Another source that bothered to check facts was the aptly-named Fact Check. It spoke with Sam Capoun, spokesperson for the Kansas Livestock Association, who described how heat, humidity, and a lack of wind created the circumstances that caused these deaths. According to Capoun, cattle normally accumulate heat during the day, then lose it at night. This time, they were unable to shed that heat because the nights failed to cool.

Moreover, AccuWeather meteorologist Jake Sojda reported that drought conditions began appearing in southwest Kansas in September 2021, adding that localized pockets of exceptional drought appeared seven months later. He added, ”Since then, occasional thunderstorms have helped to keep the drought from continuing to worsen, but this activity has been localized and infrequent, so drought improvement has also been isolated as well.”

That drought, combined with triple-digit temperatures, created dangerous conditions for cattle. Even four inches underground, it was 91 degrees.

Again, asking questions is fine. In fact, that’s what the media outlets referenced in this post did.
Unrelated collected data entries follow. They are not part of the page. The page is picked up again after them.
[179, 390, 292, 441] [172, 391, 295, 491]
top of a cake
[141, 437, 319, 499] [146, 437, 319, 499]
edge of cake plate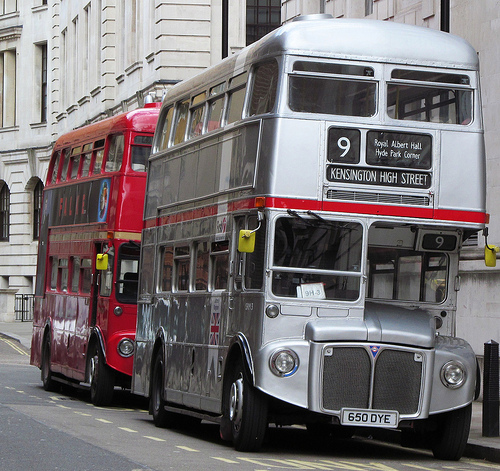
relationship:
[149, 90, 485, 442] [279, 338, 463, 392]
bus has headlamps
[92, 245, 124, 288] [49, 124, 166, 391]
mirror on bus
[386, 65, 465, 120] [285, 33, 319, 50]
window on 2nd level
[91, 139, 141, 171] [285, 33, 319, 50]
window on 2nd level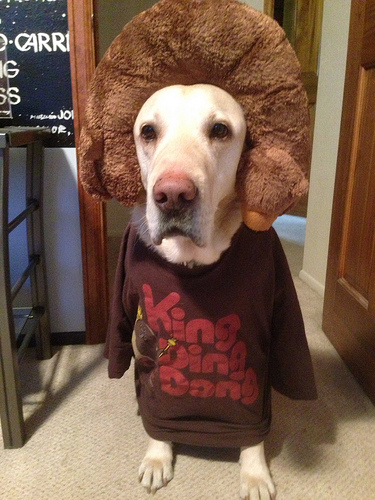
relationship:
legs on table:
[25, 145, 56, 362] [1, 123, 57, 452]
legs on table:
[2, 153, 27, 451] [1, 123, 57, 452]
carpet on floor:
[3, 202, 375, 496] [2, 205, 374, 498]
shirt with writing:
[97, 207, 324, 458] [137, 282, 261, 409]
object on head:
[74, 2, 312, 239] [125, 74, 245, 263]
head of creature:
[125, 74, 245, 263] [128, 82, 277, 499]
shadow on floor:
[261, 343, 371, 477] [2, 205, 374, 498]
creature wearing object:
[128, 82, 277, 499] [74, 2, 312, 239]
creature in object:
[128, 82, 277, 499] [74, 2, 312, 239]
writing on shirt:
[137, 282, 261, 409] [97, 207, 324, 458]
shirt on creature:
[97, 207, 324, 458] [128, 82, 277, 499]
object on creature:
[74, 2, 312, 239] [128, 82, 277, 499]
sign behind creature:
[1, 1, 83, 152] [128, 82, 277, 499]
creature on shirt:
[128, 308, 159, 407] [97, 207, 324, 458]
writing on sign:
[1, 30, 74, 137] [1, 1, 83, 152]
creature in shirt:
[128, 82, 277, 499] [97, 207, 324, 458]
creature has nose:
[128, 82, 277, 499] [150, 167, 200, 212]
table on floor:
[1, 123, 57, 452] [2, 205, 374, 498]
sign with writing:
[1, 1, 83, 152] [1, 30, 74, 137]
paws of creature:
[233, 454, 280, 499] [128, 82, 277, 499]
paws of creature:
[134, 441, 177, 495] [128, 82, 277, 499]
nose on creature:
[150, 167, 200, 212] [128, 82, 277, 499]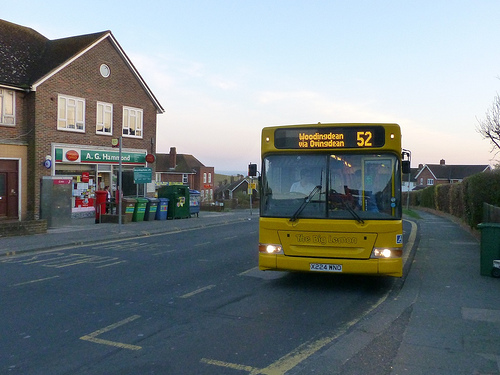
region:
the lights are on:
[255, 245, 424, 266]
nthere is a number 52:
[286, 128, 374, 150]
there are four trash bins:
[119, 199, 174, 218]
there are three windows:
[52, 96, 151, 137]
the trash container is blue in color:
[161, 180, 193, 216]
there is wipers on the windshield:
[280, 190, 360, 225]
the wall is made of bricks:
[67, 87, 150, 101]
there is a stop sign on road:
[37, 245, 116, 288]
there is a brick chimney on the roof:
[165, 142, 181, 170]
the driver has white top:
[283, 175, 324, 203]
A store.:
[31, 35, 169, 243]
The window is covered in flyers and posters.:
[55, 160, 102, 210]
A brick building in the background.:
[152, 145, 212, 211]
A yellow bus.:
[250, 110, 415, 285]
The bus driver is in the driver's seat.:
[276, 165, 321, 210]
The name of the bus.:
[280, 230, 375, 251]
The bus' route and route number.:
[280, 125, 380, 155]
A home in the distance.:
[410, 156, 490, 201]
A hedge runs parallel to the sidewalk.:
[415, 156, 495, 241]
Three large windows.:
[52, 86, 148, 138]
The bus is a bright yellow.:
[240, 126, 446, 312]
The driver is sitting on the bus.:
[283, 167, 320, 209]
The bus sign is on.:
[290, 124, 393, 148]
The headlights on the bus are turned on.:
[264, 231, 445, 261]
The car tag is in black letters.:
[308, 257, 347, 277]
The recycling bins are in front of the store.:
[116, 194, 181, 225]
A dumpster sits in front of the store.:
[160, 180, 206, 227]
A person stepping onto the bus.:
[346, 168, 406, 232]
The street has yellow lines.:
[79, 307, 286, 374]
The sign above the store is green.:
[47, 143, 161, 170]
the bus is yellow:
[246, 113, 416, 325]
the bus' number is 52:
[294, 125, 376, 147]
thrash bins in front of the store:
[119, 188, 174, 223]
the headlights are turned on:
[254, 231, 409, 275]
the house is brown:
[41, 55, 168, 155]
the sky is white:
[201, 56, 285, 100]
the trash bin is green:
[460, 213, 497, 273]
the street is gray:
[105, 276, 220, 361]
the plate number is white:
[302, 255, 340, 279]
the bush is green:
[466, 175, 492, 217]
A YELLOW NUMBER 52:
[348, 123, 378, 153]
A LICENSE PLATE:
[306, 256, 350, 278]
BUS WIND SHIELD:
[254, 146, 411, 226]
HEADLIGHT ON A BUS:
[249, 236, 289, 262]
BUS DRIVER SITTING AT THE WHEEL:
[286, 164, 330, 206]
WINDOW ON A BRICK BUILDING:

But if a person’s response to these answers is to declare that cattle producers, veterinarians, meteorologists, and skeptic bloggers are conspirators in a food supply disruption plot, that person has no genuine interest in getting to what happened and has literally missed the bullseye.
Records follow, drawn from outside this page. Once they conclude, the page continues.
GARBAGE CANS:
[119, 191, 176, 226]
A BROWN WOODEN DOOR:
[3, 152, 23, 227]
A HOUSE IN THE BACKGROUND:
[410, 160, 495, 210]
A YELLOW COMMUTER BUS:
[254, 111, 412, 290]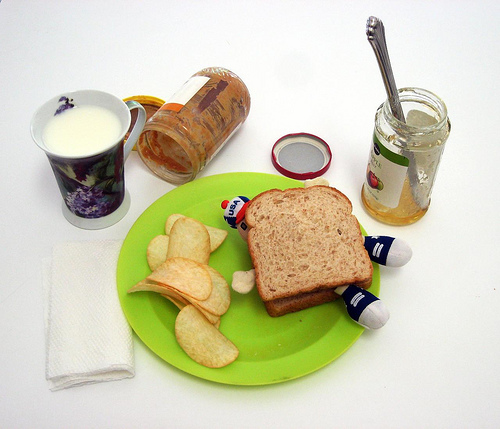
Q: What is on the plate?
A: A sandwich.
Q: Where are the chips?
A: On the plate.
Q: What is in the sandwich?
A: A doll.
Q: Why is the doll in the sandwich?
A: To eat.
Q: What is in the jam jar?
A: Knife.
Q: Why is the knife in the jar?
A: To scrape jam.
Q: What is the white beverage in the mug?
A: Milk.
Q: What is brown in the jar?
A: Peanut butter?.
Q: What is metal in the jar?
A: Butter knife.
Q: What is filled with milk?
A: The mug.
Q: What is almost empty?
A: The peanut butter can.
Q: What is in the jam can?
A: The knife.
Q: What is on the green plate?
A: Chips.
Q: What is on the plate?
A: Bread.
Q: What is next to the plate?
A: The napkin.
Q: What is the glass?
A: Empty.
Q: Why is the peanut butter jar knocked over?
A: The jar fell.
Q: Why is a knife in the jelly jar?
A: To spread it on the sandwich.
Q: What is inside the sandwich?
A: A stuffed toy.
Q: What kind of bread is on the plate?
A: Wheat bread.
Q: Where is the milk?
A: In the coffee cup.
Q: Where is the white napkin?
A: Under the plate.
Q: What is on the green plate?
A: A sandwich and chips.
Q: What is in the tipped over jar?
A: Peanut butter.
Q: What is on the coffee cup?
A: A purple flower.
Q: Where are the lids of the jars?
A: Laying on the table.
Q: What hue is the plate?
A: Green.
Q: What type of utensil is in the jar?
A: Knife.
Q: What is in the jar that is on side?
A: Peanut butter.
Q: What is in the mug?
A: Milk.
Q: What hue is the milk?
A: White.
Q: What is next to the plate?
A: Napkin.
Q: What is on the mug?
A: Purple flowers.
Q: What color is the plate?
A: Green.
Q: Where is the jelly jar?
A: To the right of the plate.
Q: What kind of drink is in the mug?
A: Milk.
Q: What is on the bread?
A: A stuffed man.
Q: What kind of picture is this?
A: Allegory.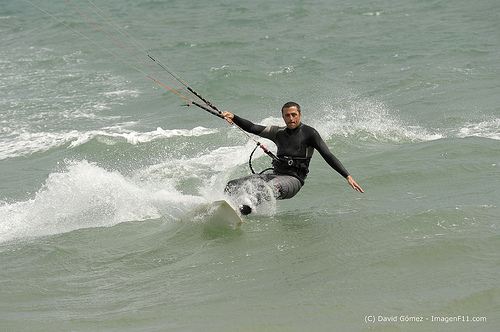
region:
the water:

“There’s no needle” (Nightclub mass panic)

For a group that professes to refuse to live in fear, the anti-mask, anti-social distancing throng seems mighty scared of a needle.
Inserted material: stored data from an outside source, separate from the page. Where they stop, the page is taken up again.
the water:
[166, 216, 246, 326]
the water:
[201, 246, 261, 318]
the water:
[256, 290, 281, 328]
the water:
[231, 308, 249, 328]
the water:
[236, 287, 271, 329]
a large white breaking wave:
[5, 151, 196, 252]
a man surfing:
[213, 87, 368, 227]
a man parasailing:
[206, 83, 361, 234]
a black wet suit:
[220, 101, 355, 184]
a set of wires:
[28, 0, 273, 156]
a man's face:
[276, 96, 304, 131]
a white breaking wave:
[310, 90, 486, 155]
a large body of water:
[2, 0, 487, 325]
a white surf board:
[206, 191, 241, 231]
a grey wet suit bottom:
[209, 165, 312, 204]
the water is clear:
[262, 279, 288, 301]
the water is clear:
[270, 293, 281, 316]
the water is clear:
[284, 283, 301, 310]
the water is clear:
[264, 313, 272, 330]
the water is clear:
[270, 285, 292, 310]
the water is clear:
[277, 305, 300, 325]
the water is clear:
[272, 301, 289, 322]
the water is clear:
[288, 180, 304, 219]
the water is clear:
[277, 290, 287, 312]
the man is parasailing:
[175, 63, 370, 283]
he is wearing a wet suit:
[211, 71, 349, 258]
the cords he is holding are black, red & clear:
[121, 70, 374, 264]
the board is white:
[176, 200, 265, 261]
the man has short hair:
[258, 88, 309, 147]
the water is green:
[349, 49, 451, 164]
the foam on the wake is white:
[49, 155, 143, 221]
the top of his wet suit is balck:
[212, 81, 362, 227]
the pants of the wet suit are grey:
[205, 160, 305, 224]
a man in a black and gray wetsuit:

There is, however, a different circumstance for which such a fright would seemingly be justified. In Skeptical Inquirer, Benjamin Radford writes of a terror last year in the UK focusing on supposed attacks by needle-wielders in bars and nightclubs. These reports were reminiscent of a 1980s urban legend centering on gay men injecting AIDS-infected needles on random victims.

Today’s putative assaults are reported to involve a stealthy injection of young women, followed by a blackout of that night and a sharp pain in the morning. Radford outlined why this scenario was improbable.

“Needles have to be inserted with a level of care, and that’s when you’ve got the patient sitting in front of you with skin and no clothes,” he explained. “The idea these things can be randomly given through clothes in a club is just not that likely. Normally you’d have to inject several milliliters — that’s half a teaspoon full of drug — into somebody. That hurts, and people notice.” Additionally, the New York Times spoke with criminology professor Fiona Measham, who called the putative attacks “really unlikely.”

Meanwhile, journalists took a deeper look at the supposed happenings. A BBC newscast quoted professor Adam Winstock of the Global Drugs Survey, who expressed skepticism about the reports.

On another issue, Radford wrote about the unlikelihood of a sufficient amount of drugs being delivered via this method: “Any drug capable of the effects attributed to the attacks would need to be administered in large enough quantities to be effective and therefore would be detectable in subsequent blood tests. Yet in all the many dozens of reports, not a single one was confirmed by blood analysis. There was…evidence of other psychotropic drugs…which can induce the symptoms reported in the needle attacks, but no unintentionally ingested drugs were found.”

As to the pin prick sensation, professor Chris French of Goldsmiths College, wrote, “The reports of feeling a sharp pain are more likely to be due to, say, insect bites or other mundane causes than to surreptitious injection. There are equally mundane explanations for the discovery of marks on the body, such as bruising. When we have no reason to examine our bodies for evidence of anything out of the ordinary, we fail to notice everyday bumps, bruises, and grazes; when we have motivation to look, we are less likely to overlook such mundane marks.”